The slicing store is based on the capabilities of supplier ZTE, which has been talking up the concept in its own whitepapers. Their 5G technology has been validated by winning commercial 5G contracts from 25 telcos around the world. 3 Austria has already rolled out 5G in parts of four cities and done relevant proofs of concept for a horizontal enterprise use case—driverless trucks—and a specialized vertical use case (a Bee-O-Meter solution for beekeepers). So, where’s the store? It’s not on the operator’s website. There’s no mention of a URL or pricing/availability details in the announcement itself.
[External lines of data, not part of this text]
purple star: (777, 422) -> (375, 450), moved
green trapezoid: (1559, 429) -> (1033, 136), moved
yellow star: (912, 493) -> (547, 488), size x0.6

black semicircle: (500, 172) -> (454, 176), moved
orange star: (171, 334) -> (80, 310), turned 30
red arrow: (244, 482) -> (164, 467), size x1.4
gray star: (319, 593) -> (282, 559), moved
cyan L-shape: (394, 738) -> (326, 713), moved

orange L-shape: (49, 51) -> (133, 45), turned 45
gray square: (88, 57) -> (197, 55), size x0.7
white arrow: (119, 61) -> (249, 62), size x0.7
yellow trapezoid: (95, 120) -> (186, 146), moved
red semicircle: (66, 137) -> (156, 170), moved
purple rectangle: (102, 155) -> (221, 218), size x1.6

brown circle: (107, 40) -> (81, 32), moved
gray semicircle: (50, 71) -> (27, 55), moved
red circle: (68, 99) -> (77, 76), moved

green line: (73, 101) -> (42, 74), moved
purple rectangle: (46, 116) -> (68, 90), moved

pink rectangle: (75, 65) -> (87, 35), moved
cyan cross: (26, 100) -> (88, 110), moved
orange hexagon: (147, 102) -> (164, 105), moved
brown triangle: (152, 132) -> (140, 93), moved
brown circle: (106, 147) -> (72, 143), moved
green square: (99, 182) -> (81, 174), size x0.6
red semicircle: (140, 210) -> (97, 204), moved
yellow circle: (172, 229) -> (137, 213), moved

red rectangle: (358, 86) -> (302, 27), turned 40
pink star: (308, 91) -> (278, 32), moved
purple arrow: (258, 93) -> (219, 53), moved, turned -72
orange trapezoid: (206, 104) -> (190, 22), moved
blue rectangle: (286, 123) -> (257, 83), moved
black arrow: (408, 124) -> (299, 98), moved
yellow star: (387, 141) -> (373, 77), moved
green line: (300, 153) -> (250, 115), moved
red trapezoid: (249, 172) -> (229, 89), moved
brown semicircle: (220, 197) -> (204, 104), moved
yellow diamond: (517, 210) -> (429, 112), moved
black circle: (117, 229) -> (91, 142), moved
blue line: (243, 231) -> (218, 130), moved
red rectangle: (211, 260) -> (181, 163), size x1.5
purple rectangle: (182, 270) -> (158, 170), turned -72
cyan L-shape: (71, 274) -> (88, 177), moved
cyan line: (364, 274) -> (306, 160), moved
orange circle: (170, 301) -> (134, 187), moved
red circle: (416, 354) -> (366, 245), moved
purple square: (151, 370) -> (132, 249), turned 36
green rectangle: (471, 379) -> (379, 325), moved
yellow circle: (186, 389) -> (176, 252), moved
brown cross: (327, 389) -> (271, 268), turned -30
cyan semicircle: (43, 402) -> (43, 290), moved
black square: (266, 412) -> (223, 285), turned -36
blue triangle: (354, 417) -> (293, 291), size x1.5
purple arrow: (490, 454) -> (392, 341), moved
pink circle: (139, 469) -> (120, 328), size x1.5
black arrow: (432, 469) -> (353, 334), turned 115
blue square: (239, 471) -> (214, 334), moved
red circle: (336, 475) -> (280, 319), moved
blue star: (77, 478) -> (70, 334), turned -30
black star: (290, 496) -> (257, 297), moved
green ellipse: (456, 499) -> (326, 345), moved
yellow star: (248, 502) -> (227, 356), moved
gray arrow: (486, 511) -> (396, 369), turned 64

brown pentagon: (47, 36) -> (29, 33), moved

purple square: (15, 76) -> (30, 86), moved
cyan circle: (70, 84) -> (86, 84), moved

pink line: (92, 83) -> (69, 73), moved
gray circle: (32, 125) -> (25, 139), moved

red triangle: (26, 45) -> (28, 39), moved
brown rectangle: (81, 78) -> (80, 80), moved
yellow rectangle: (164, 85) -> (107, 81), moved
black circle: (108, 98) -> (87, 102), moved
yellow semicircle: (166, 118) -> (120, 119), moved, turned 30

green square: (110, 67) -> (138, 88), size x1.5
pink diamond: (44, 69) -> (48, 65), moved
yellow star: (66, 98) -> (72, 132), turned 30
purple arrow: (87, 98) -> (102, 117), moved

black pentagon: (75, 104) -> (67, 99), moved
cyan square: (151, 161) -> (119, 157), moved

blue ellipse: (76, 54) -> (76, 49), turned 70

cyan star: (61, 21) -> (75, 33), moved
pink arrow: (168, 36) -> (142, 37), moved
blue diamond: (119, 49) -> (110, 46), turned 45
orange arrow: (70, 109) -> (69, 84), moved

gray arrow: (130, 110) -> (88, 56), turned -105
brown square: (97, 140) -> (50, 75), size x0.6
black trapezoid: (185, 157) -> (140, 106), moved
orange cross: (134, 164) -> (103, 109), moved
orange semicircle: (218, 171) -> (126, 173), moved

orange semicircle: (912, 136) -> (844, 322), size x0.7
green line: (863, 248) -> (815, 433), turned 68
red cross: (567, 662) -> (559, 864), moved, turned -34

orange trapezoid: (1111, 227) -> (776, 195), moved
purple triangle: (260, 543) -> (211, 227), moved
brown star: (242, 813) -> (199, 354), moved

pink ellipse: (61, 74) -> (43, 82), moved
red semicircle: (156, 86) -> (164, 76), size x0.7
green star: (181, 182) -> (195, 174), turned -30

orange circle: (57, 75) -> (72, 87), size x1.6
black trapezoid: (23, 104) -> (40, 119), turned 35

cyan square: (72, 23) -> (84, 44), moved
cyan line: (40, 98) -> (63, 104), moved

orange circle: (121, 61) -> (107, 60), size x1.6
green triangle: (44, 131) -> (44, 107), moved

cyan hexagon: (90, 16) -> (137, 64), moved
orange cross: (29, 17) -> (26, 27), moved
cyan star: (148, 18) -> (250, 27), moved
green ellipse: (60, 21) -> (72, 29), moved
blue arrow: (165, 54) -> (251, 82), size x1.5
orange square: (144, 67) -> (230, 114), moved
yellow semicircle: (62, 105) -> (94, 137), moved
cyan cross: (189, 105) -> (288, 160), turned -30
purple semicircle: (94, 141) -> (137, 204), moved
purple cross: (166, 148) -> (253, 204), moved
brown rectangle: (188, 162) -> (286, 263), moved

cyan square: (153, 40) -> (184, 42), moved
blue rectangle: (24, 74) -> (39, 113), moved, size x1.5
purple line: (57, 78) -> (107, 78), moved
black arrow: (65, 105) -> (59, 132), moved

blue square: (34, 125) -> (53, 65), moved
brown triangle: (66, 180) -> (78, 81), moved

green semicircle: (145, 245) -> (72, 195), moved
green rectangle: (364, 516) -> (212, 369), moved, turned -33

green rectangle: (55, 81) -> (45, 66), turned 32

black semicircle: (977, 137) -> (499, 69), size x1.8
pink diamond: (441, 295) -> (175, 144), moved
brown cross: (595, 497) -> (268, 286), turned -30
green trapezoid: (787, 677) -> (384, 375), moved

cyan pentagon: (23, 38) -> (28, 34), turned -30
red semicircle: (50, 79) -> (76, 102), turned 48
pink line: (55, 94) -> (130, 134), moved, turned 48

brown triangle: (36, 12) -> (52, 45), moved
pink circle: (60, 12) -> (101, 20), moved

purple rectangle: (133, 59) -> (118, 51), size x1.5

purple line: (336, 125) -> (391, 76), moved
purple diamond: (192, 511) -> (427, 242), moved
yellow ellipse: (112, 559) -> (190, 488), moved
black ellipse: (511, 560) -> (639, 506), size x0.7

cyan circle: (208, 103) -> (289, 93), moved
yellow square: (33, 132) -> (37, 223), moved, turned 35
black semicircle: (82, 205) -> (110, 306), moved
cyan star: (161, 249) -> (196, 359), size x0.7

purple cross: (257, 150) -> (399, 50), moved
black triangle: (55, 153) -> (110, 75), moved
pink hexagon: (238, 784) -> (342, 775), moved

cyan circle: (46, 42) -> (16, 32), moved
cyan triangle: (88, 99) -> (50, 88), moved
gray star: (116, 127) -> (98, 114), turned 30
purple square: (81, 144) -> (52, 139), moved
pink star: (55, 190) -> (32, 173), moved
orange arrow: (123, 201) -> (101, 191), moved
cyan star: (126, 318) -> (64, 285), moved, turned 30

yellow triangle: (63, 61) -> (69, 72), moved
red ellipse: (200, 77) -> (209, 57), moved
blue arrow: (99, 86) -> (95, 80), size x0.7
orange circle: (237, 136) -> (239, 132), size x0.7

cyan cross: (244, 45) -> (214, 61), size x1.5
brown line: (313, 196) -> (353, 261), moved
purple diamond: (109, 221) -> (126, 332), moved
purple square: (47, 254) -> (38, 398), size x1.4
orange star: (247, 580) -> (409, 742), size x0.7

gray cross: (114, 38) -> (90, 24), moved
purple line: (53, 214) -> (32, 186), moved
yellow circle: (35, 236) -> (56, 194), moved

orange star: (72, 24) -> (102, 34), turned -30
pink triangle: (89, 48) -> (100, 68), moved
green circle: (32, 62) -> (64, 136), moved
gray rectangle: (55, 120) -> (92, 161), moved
Ah. There it is, in yet another press release from ZTE promoting a global operator event it has just held in Vienna, where it turns out the slicing store was actually a trade show demo. One of the applications even featured a smart bionic mechanical dog, equipped with a 5G device for data connection, showing potential application scenarios such as rescuing, security patrol, and home guarding.

Hurry up and wait

Despite the hype, then, 3 Austria’s 5G Slicing Store is not yet actually a thing. It does not give the operator much early mover advantage after all, and without more than a few niche use cases, it has not even defined the vertical industry slice templates the store is supposed to offer. For a brief moment there, it seemed clarity was about to emerge on the way forward for enterprise 5G. While the fog may have lifted slightly, vertical industries transforming their business models digitally will just have to wait a little while longer.